COVID-19 Vaccine May Be on Fast Track for Mass Distribution

A COVID-19 vaccine may be authorized for emergency use before its Phase Three trials are complete.

More than 25 million people have been affected by the virus to date, with the U.S. leading among the world's most cases. The U.S. Food and Drug Administration Commissioner Dr. Stephen Hahn told the Financial Times, "It is up to the sponsor [vaccine developer] to apply for authorization or approval, and we make an adjudication of their application. If they do that before the end of Phase Three, we may find that appropriate. We may find that inappropriate, we will make a determination."

Dr. Hahn noted that authorization is different than FDA approval, stating, "Our emergency use authorization is not the same as a full approval," he said. "The legal, medical and scientific standard for that is that the benefit outweighs the risk in a public health emergency."

Not all doctors are jumping on board the vaccine bandwagon, suggesting the implementation of an independent panel to review data before a large-scale release.

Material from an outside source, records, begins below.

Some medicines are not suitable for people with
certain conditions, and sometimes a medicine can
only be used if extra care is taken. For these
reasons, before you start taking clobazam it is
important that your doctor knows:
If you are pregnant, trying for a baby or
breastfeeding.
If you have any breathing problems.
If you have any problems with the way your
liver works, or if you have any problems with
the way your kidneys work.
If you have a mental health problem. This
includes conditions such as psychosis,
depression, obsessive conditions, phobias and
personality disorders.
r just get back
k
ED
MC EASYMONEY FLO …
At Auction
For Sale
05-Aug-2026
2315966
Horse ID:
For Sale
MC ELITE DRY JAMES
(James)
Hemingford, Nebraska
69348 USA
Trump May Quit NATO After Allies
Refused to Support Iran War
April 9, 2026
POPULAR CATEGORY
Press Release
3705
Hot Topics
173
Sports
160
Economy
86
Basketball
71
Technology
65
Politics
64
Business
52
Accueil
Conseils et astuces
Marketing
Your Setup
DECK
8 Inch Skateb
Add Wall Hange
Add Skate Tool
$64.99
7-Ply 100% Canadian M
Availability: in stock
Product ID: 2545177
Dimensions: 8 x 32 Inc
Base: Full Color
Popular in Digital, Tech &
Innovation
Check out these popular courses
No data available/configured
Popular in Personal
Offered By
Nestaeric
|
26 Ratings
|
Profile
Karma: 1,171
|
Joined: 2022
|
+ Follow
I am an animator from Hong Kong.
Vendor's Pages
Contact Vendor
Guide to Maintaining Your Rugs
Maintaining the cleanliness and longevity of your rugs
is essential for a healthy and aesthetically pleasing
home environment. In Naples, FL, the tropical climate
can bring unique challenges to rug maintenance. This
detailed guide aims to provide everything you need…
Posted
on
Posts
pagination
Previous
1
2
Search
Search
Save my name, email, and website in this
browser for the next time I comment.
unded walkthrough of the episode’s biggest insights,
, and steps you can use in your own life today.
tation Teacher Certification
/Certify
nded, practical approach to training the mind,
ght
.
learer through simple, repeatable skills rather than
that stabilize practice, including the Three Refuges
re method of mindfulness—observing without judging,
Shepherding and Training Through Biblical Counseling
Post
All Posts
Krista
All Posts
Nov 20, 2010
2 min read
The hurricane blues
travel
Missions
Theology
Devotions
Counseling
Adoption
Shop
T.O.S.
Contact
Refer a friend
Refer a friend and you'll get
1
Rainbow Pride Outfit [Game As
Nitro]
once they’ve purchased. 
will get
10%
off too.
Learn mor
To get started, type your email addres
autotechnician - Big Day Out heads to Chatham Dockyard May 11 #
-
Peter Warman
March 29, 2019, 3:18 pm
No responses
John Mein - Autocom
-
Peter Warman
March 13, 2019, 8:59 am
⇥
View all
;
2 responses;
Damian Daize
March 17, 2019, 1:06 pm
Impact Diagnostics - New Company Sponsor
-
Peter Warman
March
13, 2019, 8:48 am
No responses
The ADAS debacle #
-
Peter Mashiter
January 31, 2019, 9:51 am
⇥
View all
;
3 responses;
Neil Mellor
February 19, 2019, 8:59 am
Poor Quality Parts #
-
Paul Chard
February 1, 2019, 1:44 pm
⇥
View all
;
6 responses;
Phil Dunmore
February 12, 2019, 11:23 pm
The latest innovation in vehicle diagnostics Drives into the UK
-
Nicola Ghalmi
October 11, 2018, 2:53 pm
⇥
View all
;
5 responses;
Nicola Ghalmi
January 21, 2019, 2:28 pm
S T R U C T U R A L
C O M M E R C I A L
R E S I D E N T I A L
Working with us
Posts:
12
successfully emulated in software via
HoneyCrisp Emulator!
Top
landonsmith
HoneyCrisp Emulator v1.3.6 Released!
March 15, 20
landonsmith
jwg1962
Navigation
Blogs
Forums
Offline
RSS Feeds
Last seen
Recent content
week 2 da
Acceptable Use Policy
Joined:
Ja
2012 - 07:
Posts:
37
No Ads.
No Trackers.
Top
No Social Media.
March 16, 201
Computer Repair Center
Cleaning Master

"We're used to this world where if the FDA or the CDC or the NAS says something is safe and effective, that's enough, but I don't think this time that's sufficient to overturn public skepticism," said bioethicist Arthur Caplan, referring to the U.S. Centers for Disease Control and the National Academy of Sciences. "I think we desperately need an independent national commission."

In addition to the potentially inconclusive data regarding the vaccine's effectiveness without a complete three-phase trial period, recipients will also likely require two doses, further complicating distribution and administration.

"There's no question that this is going to be the most complicated, largest vaccination program in human history," said Dr. Kelly Moore, a health policy professor at Vanderbilt University, to CNN, "and that's going to take a level of effort, a level of sophistication, that we've never tried before."